Start of Block

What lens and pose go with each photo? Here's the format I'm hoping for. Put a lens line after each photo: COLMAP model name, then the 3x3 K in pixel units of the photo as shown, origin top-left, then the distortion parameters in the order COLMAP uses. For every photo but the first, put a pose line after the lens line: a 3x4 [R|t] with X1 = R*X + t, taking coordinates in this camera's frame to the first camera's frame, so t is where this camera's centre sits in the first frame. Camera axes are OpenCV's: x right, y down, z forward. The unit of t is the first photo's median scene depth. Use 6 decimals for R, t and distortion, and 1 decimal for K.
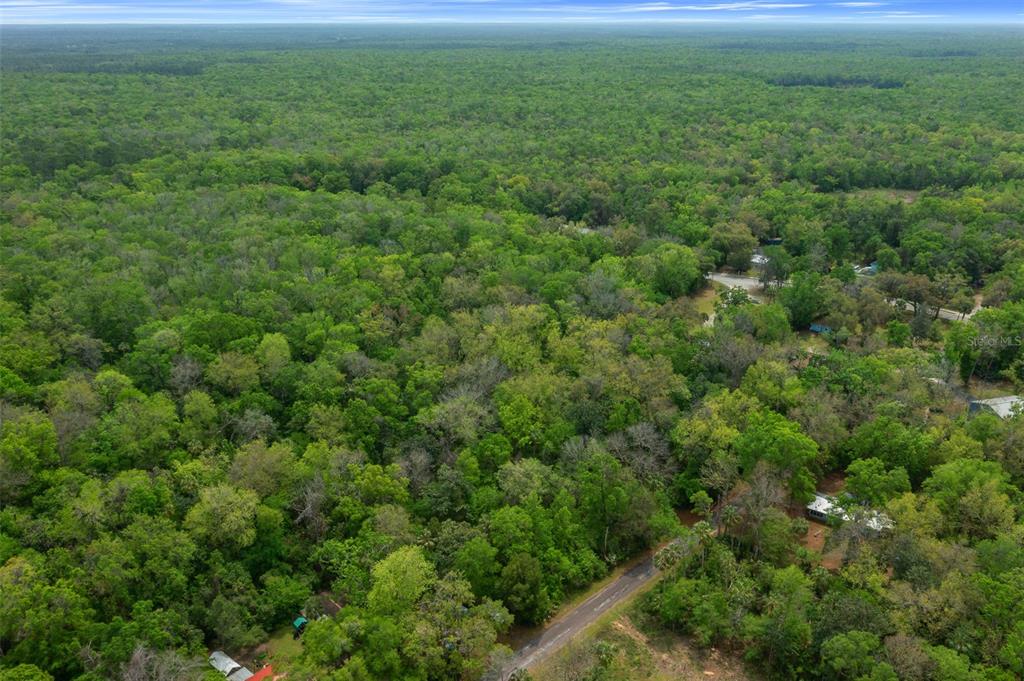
lens RADIAL K [[835.3, 0, 512.0], [0, 835.3, 340.5], [0, 0, 1]] dist [-0.005267, -0.002777]
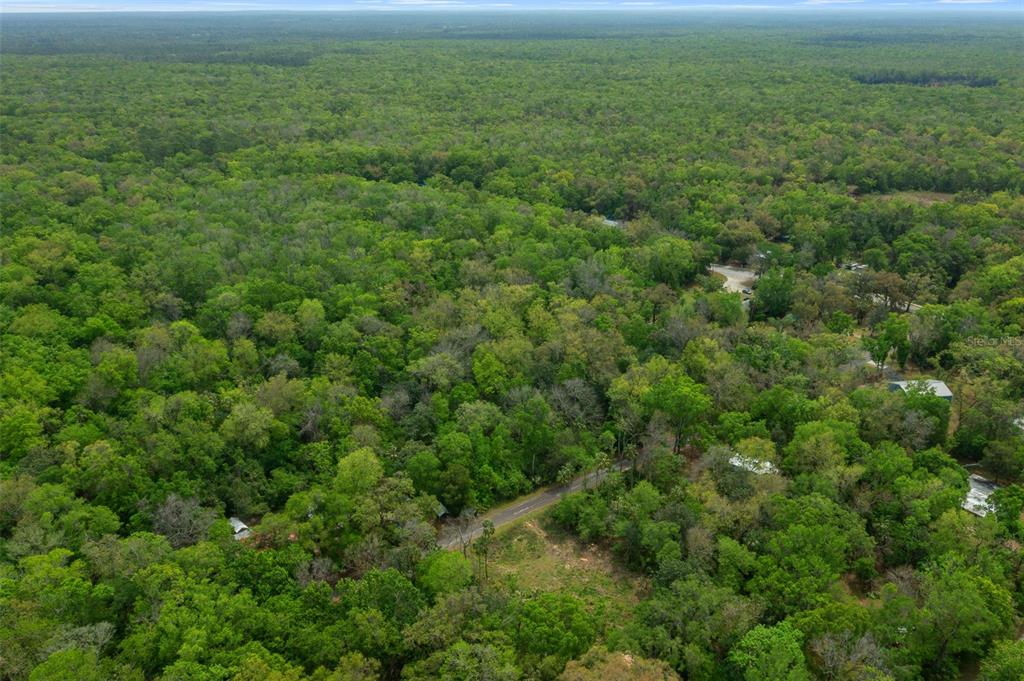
lens RADIAL K [[842.4, 0, 512.0], [0, 842.4, 340.5], [0, 0, 1]] dist [-0.007378, 0.005050]
pose [[0.991881, 0.046481, -0.118367, 0.174995], [-0.044986, 0.998871, 0.015277, 0.022343], [0.118943, -0.009828, 0.992852, -0.229090]]
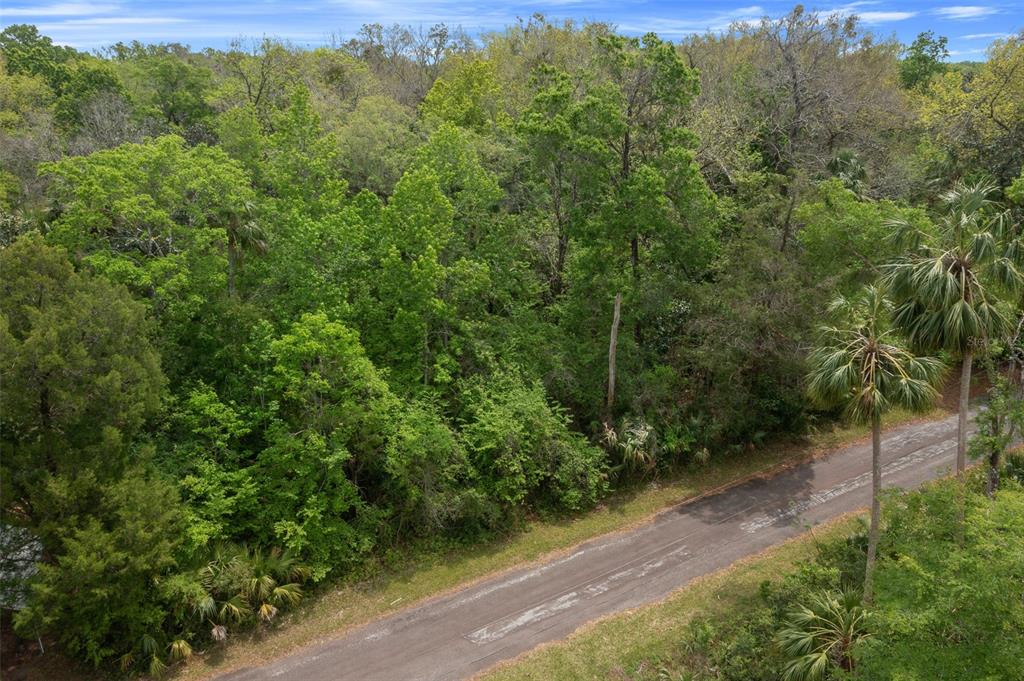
lens RADIAL K [[807.0, 0, 512.0], [0, 807.0, 340.5], [0, 0, 1]] dist [-0.006883, 0.000998]
pose [[0.972778, 0.059563, -0.223954, 0.105733], [-0.072401, 0.996144, -0.049551, 0.192337], [0.220139, 0.064417, 0.973339, 0.595547]]
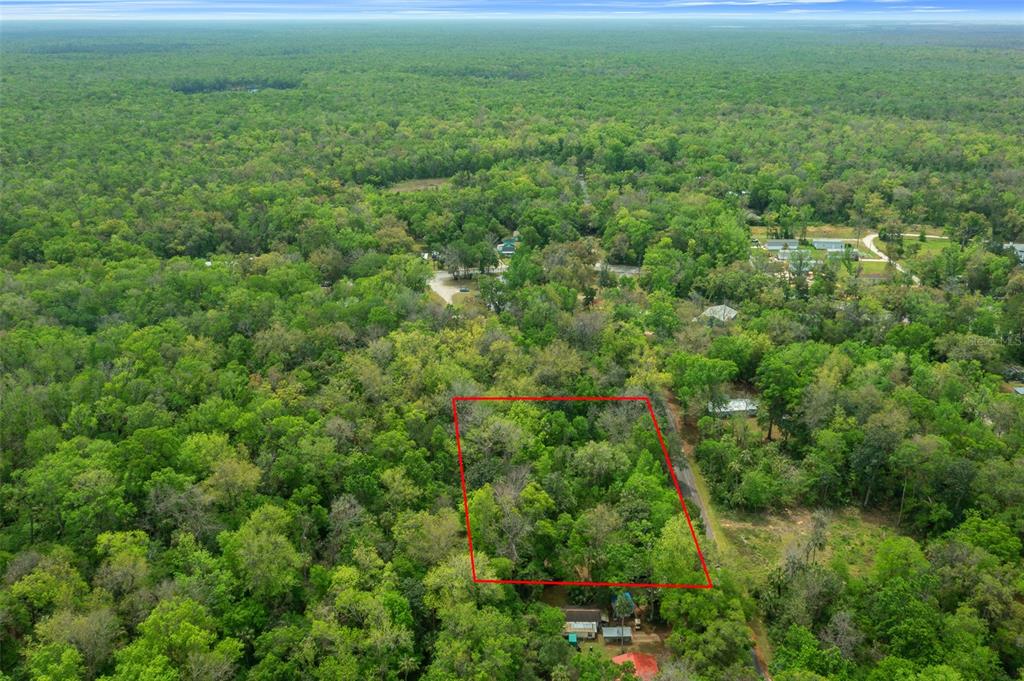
lens RADIAL K [[842.4, 0, 512.0], [0, 842.4, 340.5], [0, 0, 1]] dist [-0.007378, 0.005050]
pose [[0.711056, -0.254351, 0.655518, -0.658223], [0.252700, 0.962433, 0.099329, -0.116915], [-0.656157, 0.095021, 0.748618, 0.134925]]
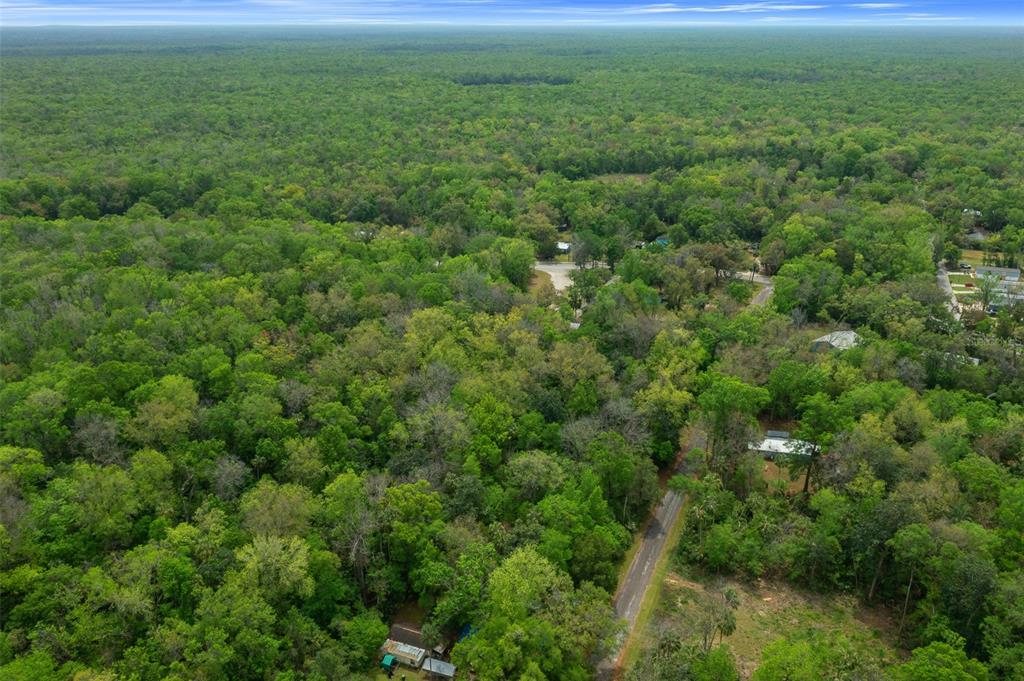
lens RADIAL K [[840.4, 0, 512.0], [0, 840.4, 340.5], [0, 0, 1]] dist [-0.007250, 0.003246]
pose [[0.919138, -0.139019, 0.368591, -0.299815], [0.140677, 0.989799, 0.022516, -0.015617], [-0.367962, 0.031157, 0.929319, 0.037689]]
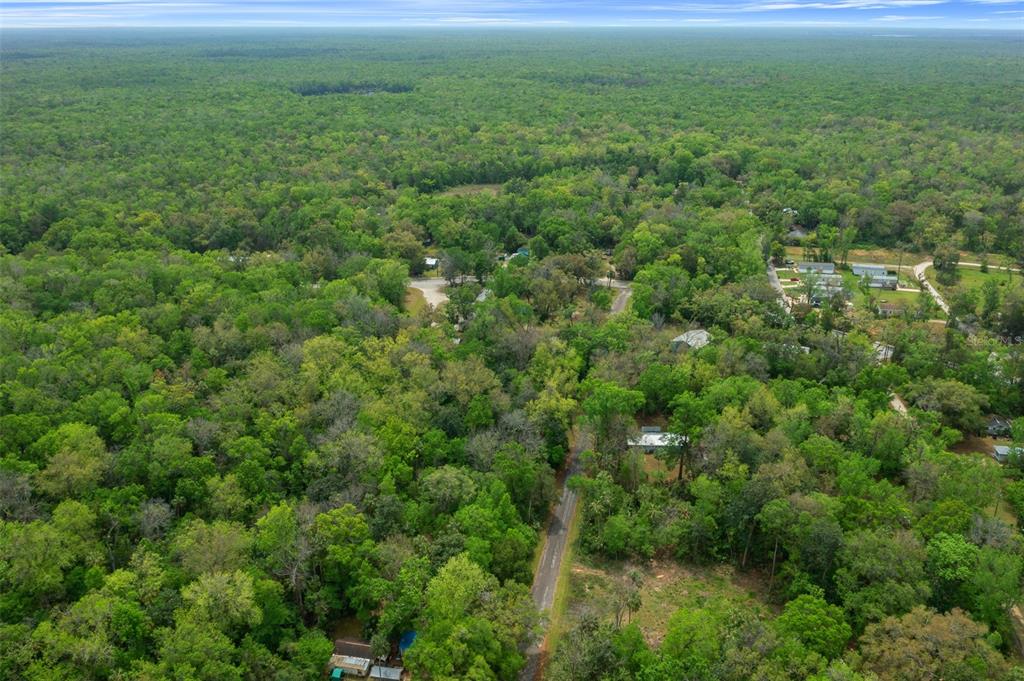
lens RADIAL K [[840.0, 0, 512.0], [0, 840.0, 340.5], [0, 0, 1]] dist [-0.013320, 0.000979]
pose [[0.826759, -0.199375, 0.526042, -0.378878], [0.201341, 0.978018, 0.054240, -0.053561], [-0.525293, 0.061070, 0.848727, -0.010780]]
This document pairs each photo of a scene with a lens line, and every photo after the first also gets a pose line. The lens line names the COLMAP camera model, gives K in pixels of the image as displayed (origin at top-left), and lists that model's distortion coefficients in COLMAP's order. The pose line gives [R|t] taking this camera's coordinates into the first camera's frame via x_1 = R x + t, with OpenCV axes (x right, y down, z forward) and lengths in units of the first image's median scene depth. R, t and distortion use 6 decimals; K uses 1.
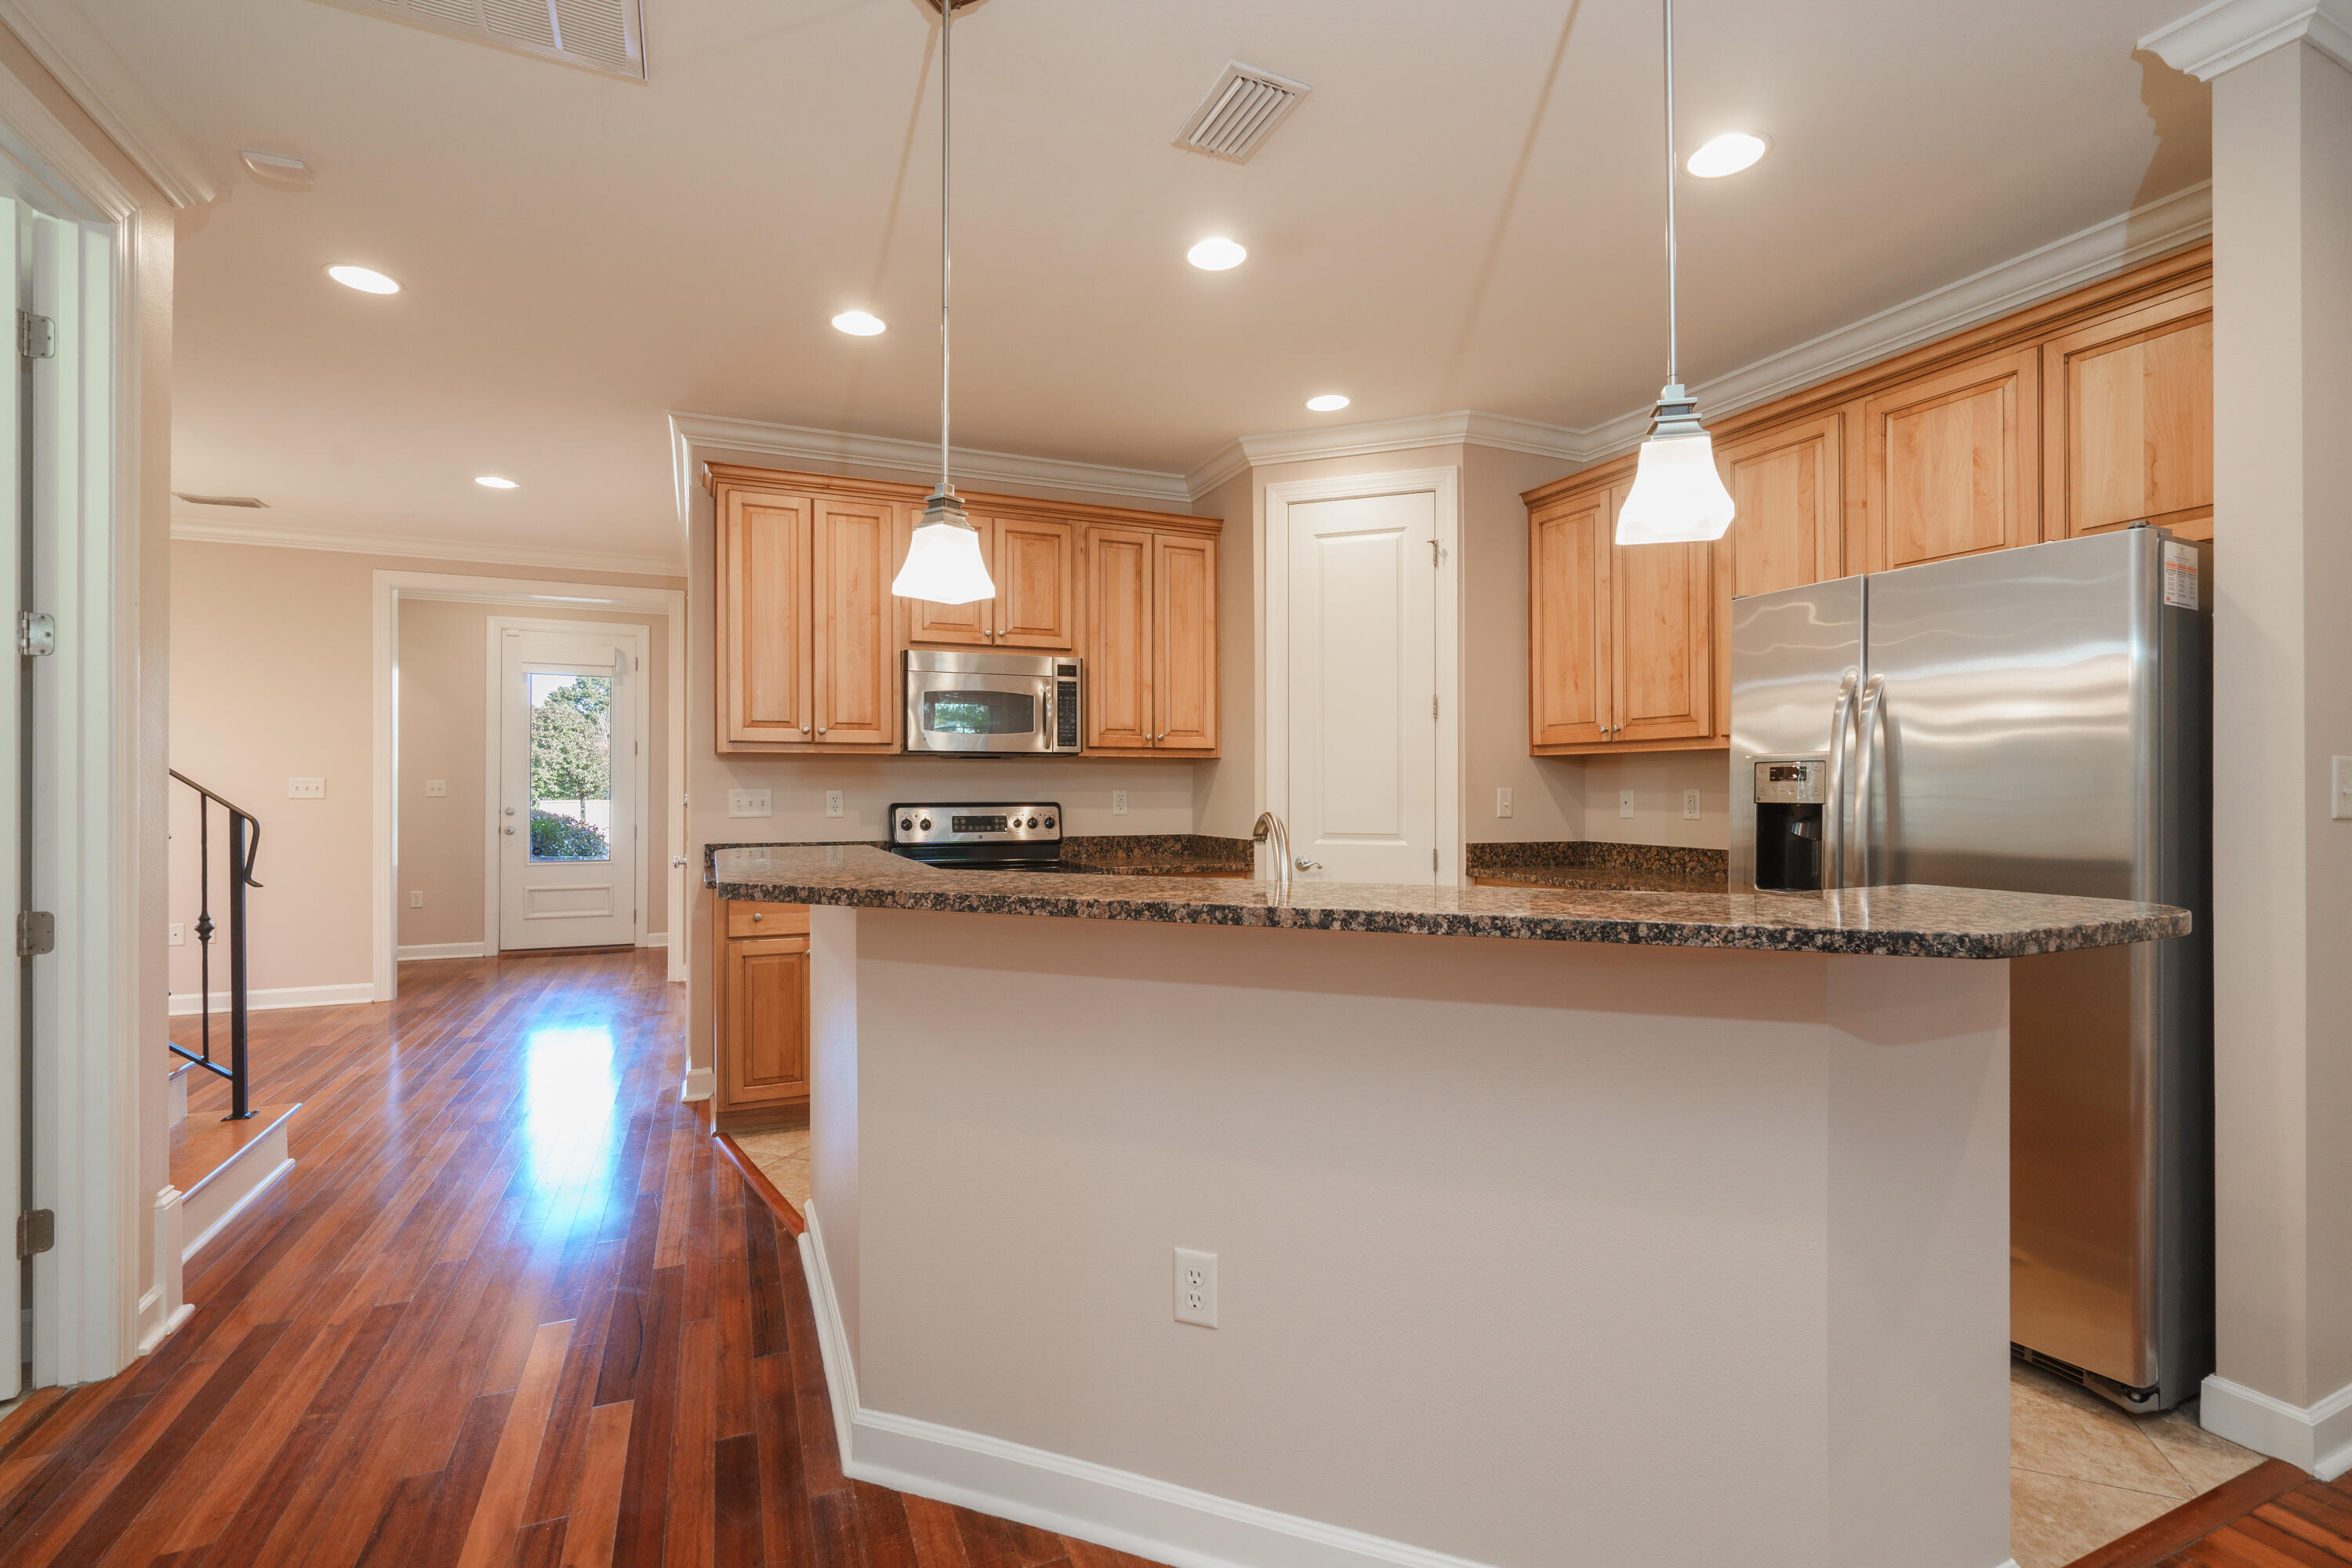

End of Block

(TASK DESCRIPTION): Reproduce the listing above word for word, from its first line to its last, and leave out the pictures.

(RESULT BELOW):
What lens and pose go with each photo? Here's the format I'm hoping for. Put a lens line after each photo: COLMAP model name, then the 3x3 K in pixel units of the photo as shown, origin top-left, then the distortion parameters in the order COLMAP uses. For every photo but the first, put a pose line after the lens line: a 3x4 [R|t] with X1 = R*X + t, taking coordinates in this camera's frame to the first camera's frame, so t is where this camera's centre sits in the first frame. Camera axes are OpenCV's: x right, y down, z forward. The unit of t is the first photo's median scene depth. Use 6 decimals for R, t and distortion, and 1 decimal for K.
lens RADIAL K [[835.3, 0, 512.0], [0, 835.3, 340.5], [0, 0, 1]] dist [-0.005267, -0.002777]
lens RADIAL K [[842.4, 0, 512.0], [0, 842.4, 340.5], [0, 0, 1]] dist [-0.007378, 0.005050]
pose [[0.991881, 0.046481, -0.118367, 0.174995], [-0.044986, 0.998871, 0.015277, 0.022343], [0.118943, -0.009828, 0.992852, -0.229090]]
lens RADIAL K [[807.0, 0, 512.0], [0, 807.0, 340.5], [0, 0, 1]] dist [-0.006883, 0.000998]
pose [[0.972778, 0.059563, -0.223954, 0.105733], [-0.072401, 0.996144, -0.049551, 0.192337], [0.220139, 0.064417, 0.973339, 0.595547]]
lens RADIAL K [[842.4, 0, 512.0], [0, 842.4, 340.5], [0, 0, 1]] dist [-0.007378, 0.005050]
pose [[0.711056, -0.254351, 0.655518, -0.658223], [0.252700, 0.962433, 0.099329, -0.116915], [-0.656157, 0.095021, 0.748618, 0.134925]]
lens RADIAL K [[840.4, 0, 512.0], [0, 840.4, 340.5], [0, 0, 1]] dist [-0.007250, 0.003246]
pose [[0.919138, -0.139019, 0.368591, -0.299815], [0.140677, 0.989799, 0.022516, -0.015617], [-0.367962, 0.031157, 0.929319, 0.037689]]
lens RADIAL K [[840.0, 0, 512.0], [0, 840.0, 340.5], [0, 0, 1]] dist [-0.013320, 0.000979]
pose [[0.826759, -0.199375, 0.526042, -0.378878], [0.201341, 0.978018, 0.054240, -0.053561], [-0.525293, 0.061070, 0.848727, -0.010780]]
This document pairs each photo of a scene with a lens line, and every photo after the first also gets a pose line. The lens line names the COLMAP camera model, gives K in pixels of the image as displayed (origin at top-left), and lists that model's distortion coefficients in COLMAP's order. The pose line gives [R|t] taking this camera's coordinates into the first camera's frame via x_1 = R x + t, with OpenCV axes (x right, y down, z forward) and lengths in units of the first image's median scene depth. R, t and distortion use 6 decimals; K uses 1.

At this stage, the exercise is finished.